Simon karanlıktan korkmayan hakikati aramak için gece bile adada gezebilen tek çocuktur. Diğer çocukların korkulu rüyası olan Canavar'ın ölmüş bir pilotun ağaçta paraşütü ile birlikte asılı kalmış olduğunu keşfeder. Bunu diğer çocuklara anlatmak için gittiğinde ise Jack ve grubunun av dansı arasında kalır. Fırtına ve karanlık yüzünden Simon'u Canavar sanan çocuklar onu vahşice öldürür. Simon ölmeden önce bile çocuklara hakikatı söylemenin derdindedir. Bu yönüyle Simon adadaki sezgisel yetenekleri olan ve hakikati arayan bir filozofu simgeler.
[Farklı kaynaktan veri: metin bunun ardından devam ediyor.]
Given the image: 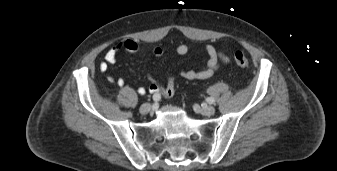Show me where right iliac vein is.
Instances as JSON below:
<instances>
[{"label": "right iliac vein", "mask_w": 337, "mask_h": 171, "mask_svg": "<svg viewBox=\"0 0 337 171\" xmlns=\"http://www.w3.org/2000/svg\"><path fill=\"white\" fill-rule=\"evenodd\" d=\"M151 109H152L151 104L145 103L140 107L139 111L142 115H145V114L149 113L151 111Z\"/></svg>", "instance_id": "right-iliac-vein-1"}]
</instances>
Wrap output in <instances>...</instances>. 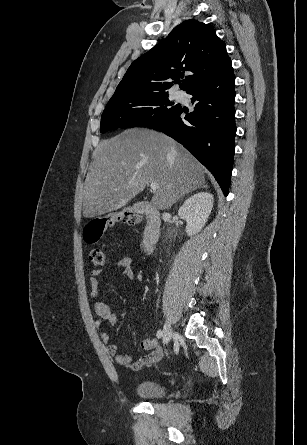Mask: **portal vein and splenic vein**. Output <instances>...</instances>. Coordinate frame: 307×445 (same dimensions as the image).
<instances>
[{
  "mask_svg": "<svg viewBox=\"0 0 307 445\" xmlns=\"http://www.w3.org/2000/svg\"><path fill=\"white\" fill-rule=\"evenodd\" d=\"M150 188H152V190H157L158 188L157 182H150Z\"/></svg>",
  "mask_w": 307,
  "mask_h": 445,
  "instance_id": "obj_1",
  "label": "portal vein and splenic vein"
}]
</instances>
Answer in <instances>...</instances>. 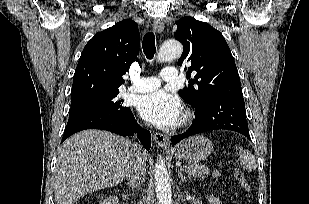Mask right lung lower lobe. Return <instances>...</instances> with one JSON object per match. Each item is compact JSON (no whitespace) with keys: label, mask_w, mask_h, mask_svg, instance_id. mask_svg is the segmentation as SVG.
<instances>
[{"label":"right lung lower lobe","mask_w":309,"mask_h":204,"mask_svg":"<svg viewBox=\"0 0 309 204\" xmlns=\"http://www.w3.org/2000/svg\"><path fill=\"white\" fill-rule=\"evenodd\" d=\"M86 129L107 130L122 136H132L138 132L137 136L141 144L147 150L151 146L150 132L142 129L137 124L131 111L124 118H118L105 113H85L69 117L62 142L70 135Z\"/></svg>","instance_id":"1"}]
</instances>
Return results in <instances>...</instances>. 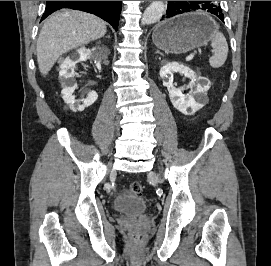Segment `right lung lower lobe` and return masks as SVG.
<instances>
[{
	"mask_svg": "<svg viewBox=\"0 0 271 266\" xmlns=\"http://www.w3.org/2000/svg\"><path fill=\"white\" fill-rule=\"evenodd\" d=\"M122 1H46L44 20L48 15L61 8H71L97 15L110 23L117 31Z\"/></svg>",
	"mask_w": 271,
	"mask_h": 266,
	"instance_id": "98d812e1",
	"label": "right lung lower lobe"
}]
</instances>
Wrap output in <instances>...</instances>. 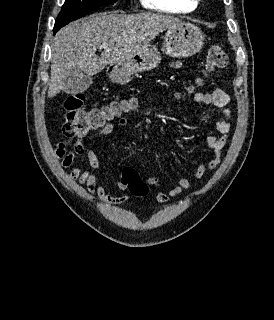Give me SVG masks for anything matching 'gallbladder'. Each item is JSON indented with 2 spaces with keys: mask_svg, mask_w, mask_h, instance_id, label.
I'll use <instances>...</instances> for the list:
<instances>
[{
  "mask_svg": "<svg viewBox=\"0 0 274 320\" xmlns=\"http://www.w3.org/2000/svg\"><path fill=\"white\" fill-rule=\"evenodd\" d=\"M90 72L86 68H69L65 72L64 94L65 95H81L84 90H88L93 84Z\"/></svg>",
  "mask_w": 274,
  "mask_h": 320,
  "instance_id": "gallbladder-1",
  "label": "gallbladder"
}]
</instances>
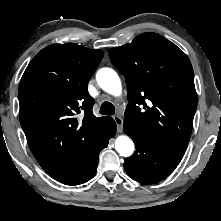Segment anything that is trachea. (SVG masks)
<instances>
[{
	"instance_id": "3493384b",
	"label": "trachea",
	"mask_w": 221,
	"mask_h": 221,
	"mask_svg": "<svg viewBox=\"0 0 221 221\" xmlns=\"http://www.w3.org/2000/svg\"><path fill=\"white\" fill-rule=\"evenodd\" d=\"M114 113H115V108L112 103L106 101L101 105L100 114L114 115Z\"/></svg>"
}]
</instances>
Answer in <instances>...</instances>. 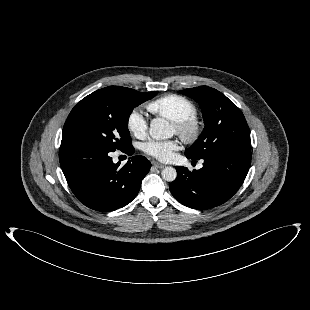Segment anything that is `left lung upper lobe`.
<instances>
[{"label": "left lung upper lobe", "instance_id": "obj_1", "mask_svg": "<svg viewBox=\"0 0 310 310\" xmlns=\"http://www.w3.org/2000/svg\"><path fill=\"white\" fill-rule=\"evenodd\" d=\"M197 101L205 128L185 151L192 159H204L221 152H250V131L241 110L224 94L208 86L179 91Z\"/></svg>", "mask_w": 310, "mask_h": 310}]
</instances>
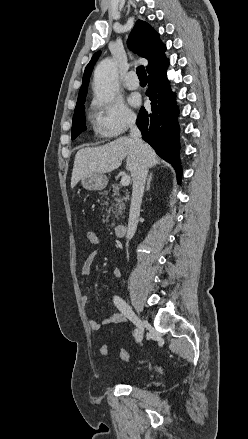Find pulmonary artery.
<instances>
[{
    "label": "pulmonary artery",
    "instance_id": "pulmonary-artery-1",
    "mask_svg": "<svg viewBox=\"0 0 248 439\" xmlns=\"http://www.w3.org/2000/svg\"><path fill=\"white\" fill-rule=\"evenodd\" d=\"M124 86L129 90H135L139 87V80L135 72L131 71L125 76Z\"/></svg>",
    "mask_w": 248,
    "mask_h": 439
}]
</instances>
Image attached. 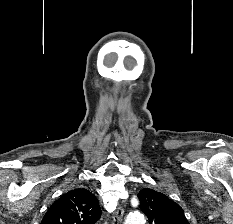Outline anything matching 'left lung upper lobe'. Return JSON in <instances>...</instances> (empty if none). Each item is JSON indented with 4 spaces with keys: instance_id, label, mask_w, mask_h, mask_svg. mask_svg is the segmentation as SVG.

Domuzcuk adadaki en akıllı kişi olmasına rağmen diğer çocuklardan yoksul bir aileden gelmesiyle ayrılır. Bu sınıf ayrımı onu tek arkadaşı olan Ralph ile yakınlaştıracaktır. Çünkü Ralph demokrasiye bağlı, sınıf ayrımına inanmayan ve tüm insanların birlikte huzur içinde yaşamasını savunan iyi kalpli bir liderdir. Domuzcuk ise aklı temel alan biri olduğu için rasyonel tavırlar sergileyen Ralph ile beraber olmayı tercih eder.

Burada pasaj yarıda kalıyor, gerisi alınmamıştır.